The scientific explanation is that any party that has got the support of the young ones, takes over in the next 10 to five years, says Malema
It’s difficult to nail down the EFF’s Makoti Khawula; she is happy to be followed on the campaign trail but she is constantly on the move.
It is at a technical and vocational education and training college in KwaMashu – where she grew up – that City Press finally catches up with her.
“Ngiyaxolisa mntanam uyazibonela nawe ukuthi kubi kwaEFF,” (Sorry for the run-around, my child, we are busy at EFF), she says in-between stopping a number of times to grant requests for selfies.
A small group of students and some supporters who heard she was in the area have gathered at the entrance of the college to hear mam Khawula speak.
“Ilwelwe imfundo yamahala ilwelwe (Fight for free education fight),” she shouts. The group responds, “Ilwelwe.”
“Lwelwa amarights akho walelwe.” The group responds, “Walwelwe.”
“Izwe.” The group responds, “Elethu.”
“Umhlaba?” The group responds, “Owethu.”
“Izindlu ? The group responds, “Ezethu.”
“Amasela? The group responds, “Awahambe.”
Student support in KwaZulu-Natal has been crucial to the growth of the EFF, starting with what was a historic win at the University of Zululand.
In 2014 the newcomers got only 2% of the vote in the province, coming in at fifth place behind the ANC, DA, Inkatha Freedom Party and National Freedom Party.
So sluggish was the formation of structures in the province that the national leadership of the EFF opted to disband the existing leadership structures and strengthen the province with national leaders to give the party a fighting chance.
“We can’t take all the young people to Parliament and leave people like Mam Khawula to manage the big monies at a local level and deal with things she has not studied. We want accountants, town planners, engineers. The time to be led by people who are not educated is over.
"It is painful that some of you do in fact graduate and then do not find jobs and end up turning to drugs. This is why as the EFF we are saying that you must vote for us so we can bring an end to tenders which enrich only the few,” Khawula tells the group in isiZulu.
“The current government does not care for the dignity of black people, we live like animals. No one cares that black people should have a good quality of life that we enjoy.”
Moments after the address she is swarmed by requests for her to visit troubled areas or intervene in disputes between government and residents.
“Uyazizwa ke izinkinga?” (Do you hear all of these problems), she says turning to me even as she writes down the names, numbers and brief description of the grievances in a black diary.
Five days later the EFF leader himself Julius Malema begins a road show in the province beginning in Esikhawini.
After addressing students at Umfolozi College, he tells City Press that the party is shocked by the growth it has experienced in the province.
An internal poll of the DA from earlier this year had the EFF performing at about 15% in KwaZulu-Natal.
“That is too low, we are going to do more than that.

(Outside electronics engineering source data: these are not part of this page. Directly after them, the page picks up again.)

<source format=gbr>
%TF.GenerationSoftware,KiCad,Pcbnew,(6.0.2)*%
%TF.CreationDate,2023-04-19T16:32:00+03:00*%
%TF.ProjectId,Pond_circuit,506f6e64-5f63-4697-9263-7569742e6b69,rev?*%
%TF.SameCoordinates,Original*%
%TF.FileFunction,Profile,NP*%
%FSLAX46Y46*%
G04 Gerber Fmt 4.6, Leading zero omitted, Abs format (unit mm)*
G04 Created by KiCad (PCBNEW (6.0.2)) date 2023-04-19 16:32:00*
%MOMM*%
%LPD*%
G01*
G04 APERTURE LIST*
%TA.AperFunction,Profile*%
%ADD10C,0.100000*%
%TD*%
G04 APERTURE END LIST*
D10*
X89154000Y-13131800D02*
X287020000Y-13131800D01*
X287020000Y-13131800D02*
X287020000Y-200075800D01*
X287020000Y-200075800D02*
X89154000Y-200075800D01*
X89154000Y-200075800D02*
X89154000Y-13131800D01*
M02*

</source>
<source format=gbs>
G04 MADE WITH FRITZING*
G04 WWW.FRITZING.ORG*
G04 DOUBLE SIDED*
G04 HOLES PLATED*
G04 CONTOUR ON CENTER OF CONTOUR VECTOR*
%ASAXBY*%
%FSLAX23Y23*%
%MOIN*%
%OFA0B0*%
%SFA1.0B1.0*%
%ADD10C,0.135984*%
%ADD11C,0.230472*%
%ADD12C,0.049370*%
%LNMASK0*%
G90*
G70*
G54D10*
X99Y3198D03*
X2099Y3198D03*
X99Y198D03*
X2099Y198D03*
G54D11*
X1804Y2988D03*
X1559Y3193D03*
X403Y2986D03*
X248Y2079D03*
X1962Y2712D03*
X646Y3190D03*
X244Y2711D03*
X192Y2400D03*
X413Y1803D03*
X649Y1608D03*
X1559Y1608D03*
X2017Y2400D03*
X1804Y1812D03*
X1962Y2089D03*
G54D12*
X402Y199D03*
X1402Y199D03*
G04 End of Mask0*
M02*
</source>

In KwaZulu-Natal we are actually shocked ourselves because the type of support we are receiving in the province is overwhelming and we didn’t expect this type of support so we are doing well and we are going to get more than that.
"We have grown and now exist in areas we never did before.

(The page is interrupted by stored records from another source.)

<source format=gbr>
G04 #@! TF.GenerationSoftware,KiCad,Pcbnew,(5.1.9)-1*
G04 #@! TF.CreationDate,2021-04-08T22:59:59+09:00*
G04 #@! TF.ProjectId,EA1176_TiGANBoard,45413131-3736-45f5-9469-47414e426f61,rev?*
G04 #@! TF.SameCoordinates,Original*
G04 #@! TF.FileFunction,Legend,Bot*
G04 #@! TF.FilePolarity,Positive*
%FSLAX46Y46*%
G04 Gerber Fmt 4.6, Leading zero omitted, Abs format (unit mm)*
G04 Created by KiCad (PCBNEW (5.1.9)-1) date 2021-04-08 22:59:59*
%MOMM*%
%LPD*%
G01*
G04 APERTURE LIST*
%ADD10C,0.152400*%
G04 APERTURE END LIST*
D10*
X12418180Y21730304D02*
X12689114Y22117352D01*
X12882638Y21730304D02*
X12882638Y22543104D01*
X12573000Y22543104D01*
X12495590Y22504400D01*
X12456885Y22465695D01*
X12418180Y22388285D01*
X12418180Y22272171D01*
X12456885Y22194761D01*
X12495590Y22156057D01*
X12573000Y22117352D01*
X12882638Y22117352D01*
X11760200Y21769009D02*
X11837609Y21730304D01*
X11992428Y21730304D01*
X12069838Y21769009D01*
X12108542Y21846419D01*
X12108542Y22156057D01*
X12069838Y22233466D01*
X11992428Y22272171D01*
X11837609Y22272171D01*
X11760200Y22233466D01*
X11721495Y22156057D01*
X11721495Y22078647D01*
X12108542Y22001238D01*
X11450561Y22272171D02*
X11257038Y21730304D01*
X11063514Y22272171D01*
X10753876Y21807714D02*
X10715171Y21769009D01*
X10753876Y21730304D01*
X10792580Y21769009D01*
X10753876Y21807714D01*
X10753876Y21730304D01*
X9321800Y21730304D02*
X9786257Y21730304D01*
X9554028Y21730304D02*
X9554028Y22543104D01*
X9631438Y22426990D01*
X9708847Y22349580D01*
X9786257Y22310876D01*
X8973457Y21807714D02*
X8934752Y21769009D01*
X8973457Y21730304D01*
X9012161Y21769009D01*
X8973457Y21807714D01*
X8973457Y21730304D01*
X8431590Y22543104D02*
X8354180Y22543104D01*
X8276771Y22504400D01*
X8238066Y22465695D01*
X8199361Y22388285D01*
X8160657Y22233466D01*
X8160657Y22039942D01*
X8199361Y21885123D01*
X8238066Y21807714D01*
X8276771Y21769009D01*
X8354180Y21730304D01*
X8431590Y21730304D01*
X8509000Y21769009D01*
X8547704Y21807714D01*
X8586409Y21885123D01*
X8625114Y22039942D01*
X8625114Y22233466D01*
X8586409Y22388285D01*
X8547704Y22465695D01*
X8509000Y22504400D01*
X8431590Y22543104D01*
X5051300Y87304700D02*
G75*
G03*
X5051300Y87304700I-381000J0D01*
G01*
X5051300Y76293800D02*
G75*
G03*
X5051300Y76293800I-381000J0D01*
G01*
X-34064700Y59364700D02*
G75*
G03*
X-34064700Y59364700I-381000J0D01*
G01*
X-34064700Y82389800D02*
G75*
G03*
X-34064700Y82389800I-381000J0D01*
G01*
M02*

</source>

"At the centre of that growth is young people; it is the students who are very energetic. Those are the people who will be working on the ground,” Malema says, his voice hoarse, about to disappear.
While students seem to love the EFF, this support does not always translate to votes.
“Ours is a generational mission, we move from one generation to the other. We are more than happy that we have the youth, we have the students.
“The scientific explanation is that any party that has got the support of the young ones, takes over in the next 10 to five years. So, these people when they graduate here, they are going into communities, they will be the ones who are going to educate communities.”